BEGIN

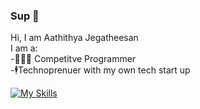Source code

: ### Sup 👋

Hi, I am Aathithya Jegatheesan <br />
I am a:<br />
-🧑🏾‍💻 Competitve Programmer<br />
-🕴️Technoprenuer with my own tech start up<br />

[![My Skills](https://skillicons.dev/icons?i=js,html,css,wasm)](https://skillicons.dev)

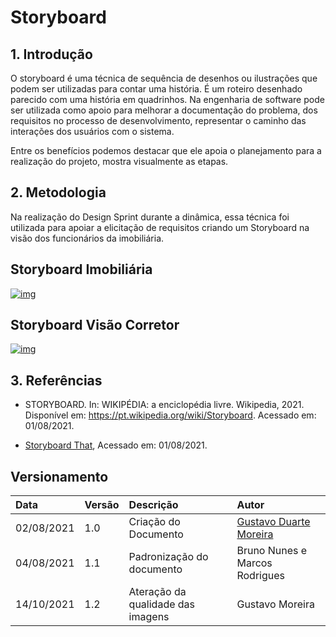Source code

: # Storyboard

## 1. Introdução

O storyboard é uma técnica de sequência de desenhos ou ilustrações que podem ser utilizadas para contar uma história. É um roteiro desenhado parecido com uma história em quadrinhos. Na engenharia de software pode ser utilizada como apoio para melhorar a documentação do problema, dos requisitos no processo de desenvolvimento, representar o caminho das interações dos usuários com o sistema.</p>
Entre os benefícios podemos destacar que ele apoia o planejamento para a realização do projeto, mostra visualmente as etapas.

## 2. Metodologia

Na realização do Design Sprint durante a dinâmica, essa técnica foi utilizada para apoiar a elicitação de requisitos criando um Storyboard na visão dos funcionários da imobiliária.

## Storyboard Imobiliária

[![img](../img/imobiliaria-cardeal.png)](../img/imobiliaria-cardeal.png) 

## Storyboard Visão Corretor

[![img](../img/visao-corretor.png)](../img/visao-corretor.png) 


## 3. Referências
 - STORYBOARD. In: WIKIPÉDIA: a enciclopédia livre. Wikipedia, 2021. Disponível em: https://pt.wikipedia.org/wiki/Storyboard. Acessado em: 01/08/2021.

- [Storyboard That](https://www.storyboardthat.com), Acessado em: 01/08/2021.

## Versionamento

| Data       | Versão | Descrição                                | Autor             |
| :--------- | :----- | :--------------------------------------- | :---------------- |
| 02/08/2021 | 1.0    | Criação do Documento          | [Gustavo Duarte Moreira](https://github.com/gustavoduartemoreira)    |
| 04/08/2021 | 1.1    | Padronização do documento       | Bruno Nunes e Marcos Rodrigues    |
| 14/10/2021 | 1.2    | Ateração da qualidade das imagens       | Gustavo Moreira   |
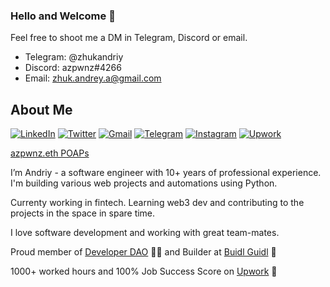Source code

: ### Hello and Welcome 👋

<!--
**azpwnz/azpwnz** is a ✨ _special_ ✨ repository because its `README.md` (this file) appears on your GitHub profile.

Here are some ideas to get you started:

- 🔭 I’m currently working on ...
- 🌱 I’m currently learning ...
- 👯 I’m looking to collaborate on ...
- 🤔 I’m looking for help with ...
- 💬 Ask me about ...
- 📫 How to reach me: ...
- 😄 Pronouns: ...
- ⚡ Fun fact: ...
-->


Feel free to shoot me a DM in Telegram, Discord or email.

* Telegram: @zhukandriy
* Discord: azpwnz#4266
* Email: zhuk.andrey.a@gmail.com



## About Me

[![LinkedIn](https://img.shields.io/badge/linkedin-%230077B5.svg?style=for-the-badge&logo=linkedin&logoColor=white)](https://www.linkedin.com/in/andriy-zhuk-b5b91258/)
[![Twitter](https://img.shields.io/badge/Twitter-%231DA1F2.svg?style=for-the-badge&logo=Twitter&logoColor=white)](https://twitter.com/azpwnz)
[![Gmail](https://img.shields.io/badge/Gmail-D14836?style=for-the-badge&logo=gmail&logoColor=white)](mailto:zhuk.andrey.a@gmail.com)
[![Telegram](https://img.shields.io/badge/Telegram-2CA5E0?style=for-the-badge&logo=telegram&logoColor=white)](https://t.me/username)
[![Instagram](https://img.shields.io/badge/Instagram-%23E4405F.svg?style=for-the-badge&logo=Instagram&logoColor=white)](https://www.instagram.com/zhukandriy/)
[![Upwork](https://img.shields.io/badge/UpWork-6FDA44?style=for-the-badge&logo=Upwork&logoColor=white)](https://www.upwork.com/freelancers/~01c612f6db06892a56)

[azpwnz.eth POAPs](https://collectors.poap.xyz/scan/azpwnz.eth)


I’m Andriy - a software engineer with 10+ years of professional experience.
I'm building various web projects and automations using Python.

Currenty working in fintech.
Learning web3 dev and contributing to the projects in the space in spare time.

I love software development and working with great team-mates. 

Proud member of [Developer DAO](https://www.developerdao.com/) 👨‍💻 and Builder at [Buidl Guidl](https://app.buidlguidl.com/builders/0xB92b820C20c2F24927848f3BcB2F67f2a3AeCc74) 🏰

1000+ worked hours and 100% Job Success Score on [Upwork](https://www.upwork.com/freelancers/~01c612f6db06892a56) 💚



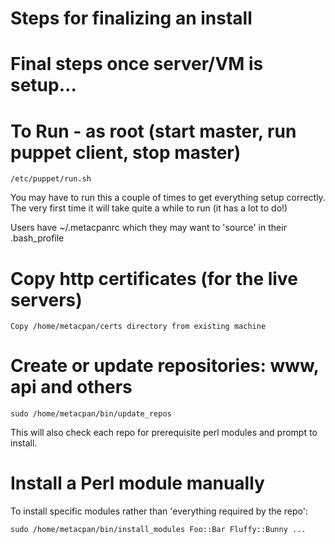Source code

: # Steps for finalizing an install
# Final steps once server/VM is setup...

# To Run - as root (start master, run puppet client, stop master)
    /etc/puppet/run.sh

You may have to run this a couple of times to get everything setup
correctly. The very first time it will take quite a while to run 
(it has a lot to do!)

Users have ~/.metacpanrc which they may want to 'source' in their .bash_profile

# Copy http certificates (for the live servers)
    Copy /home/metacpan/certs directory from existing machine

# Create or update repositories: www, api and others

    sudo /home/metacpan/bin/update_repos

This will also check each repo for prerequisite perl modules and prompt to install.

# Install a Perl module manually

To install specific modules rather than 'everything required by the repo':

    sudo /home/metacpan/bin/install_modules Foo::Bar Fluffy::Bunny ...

END

Change "Design Sprint" to "Sprint de Design" in the lines from the line with "## 2. Metodologia" to the line with "[![img](../img/visao-corretor.png)](../img/visao-corretor.png)", and give only those lines with nothing else altered.

## 2. Metodologia

Na realização do Sprint de Design durante a dinâmica, essa técnica foi utilizada para apoiar a elicitação de requisitos criando um Storyboard na visão dos funcionários da imobiliária.

## Storyboard Imobiliária

[![img](../img/imobiliaria-cardeal.png)](../img/imobiliaria-cardeal.png) 

## Storyboard Visão Corretor

[![img](../img/visao-corretor.png)](../img/visao-corretor.png) 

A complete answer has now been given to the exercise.